- [DOCUMENT TEXT]
== Segment start ==

It’s very nice of Spotify to tell me what I listened to most this year. But a couple of flowery words about my tastes just won’t cut it. Here are the top 6 songs I listened to this year and my reflections on them.
Vérité- By Now
“I was overflowing, hoping you would notice
And my mind was breaking, hoping it could take me out
And darling, you ought to know by now”
Listen, I probably don’t have to cover in depth why the number one song I listened to in 2022 is a simmering, intense, electro-pop meditation on depression and disconnection, but to be fair the first thing that always captures me about my favorite songs isn’t the lyrics–it’s the sound, and this one really hit all the right notes for me. If after getting hooked it had turned out the song was about jeans or a pickup truck (or both), I can’t say for sure I would have listened to it quite as much, but the vibe of this piece is enough to make me think about it regularly, so I end up playing it a lot. It puts me in a state. I don’t think I had listened to Vérité before I heard this one, but her delivery and production both really solidified her as an artist to follow. As it turns out, the lyrics are about a creeping, insidious force that I should have all seen coming by the time it breaks in an overwhelming climax. That chorus phrase alone is brilliant and pithy “Darling you ought to know by now”, easily invoking the universal experience of the dormant and obvious, the latent and lingering and looming. I began this year with a return to treatment for depression, anxiety, and a resurgence of mental health needs related to the death of my daughter.

== Segment end ==

- [TASK INSTRUCTIONS]
- a) Please reproduce the passage from the post about the year's most-played songs, starting with "It’s very nice" and going on through "reflections on them.".
- b) In the post about the year's most-played songs, what does the writer say first captures them about their favorite songs?

- [PROVIDED DATA]
== Segment start ==

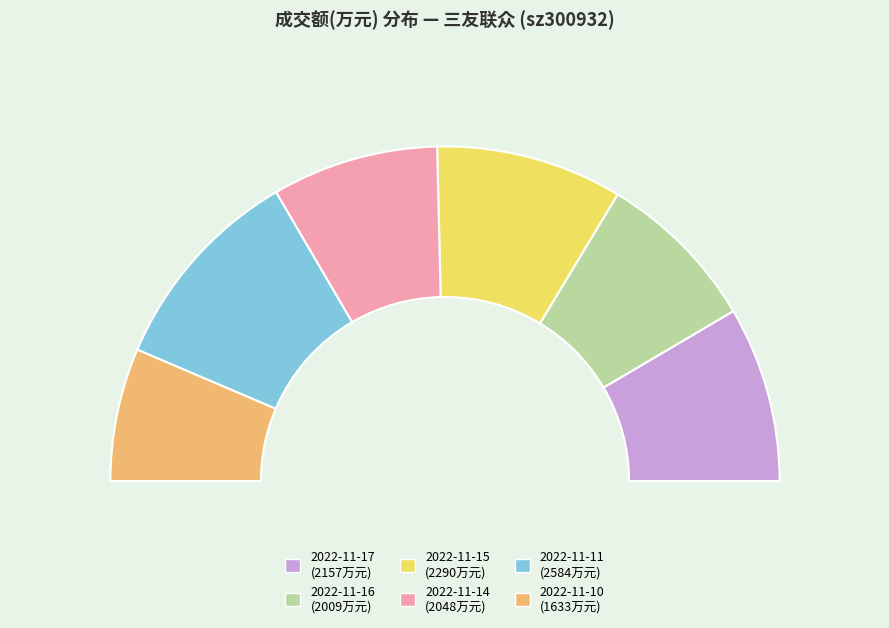

Count the number of slices in the pie.

6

== Segment end ==

- [RESPONSES FOR EACH TASK]
- a)
It’s very nice of Spotify to tell me what I listened to most this year. But a couple of flowery words about my tastes just won’t cut it. Here are the top 6 songs I listened to this year and my reflections on them.

- b) The sound, not the lyrics.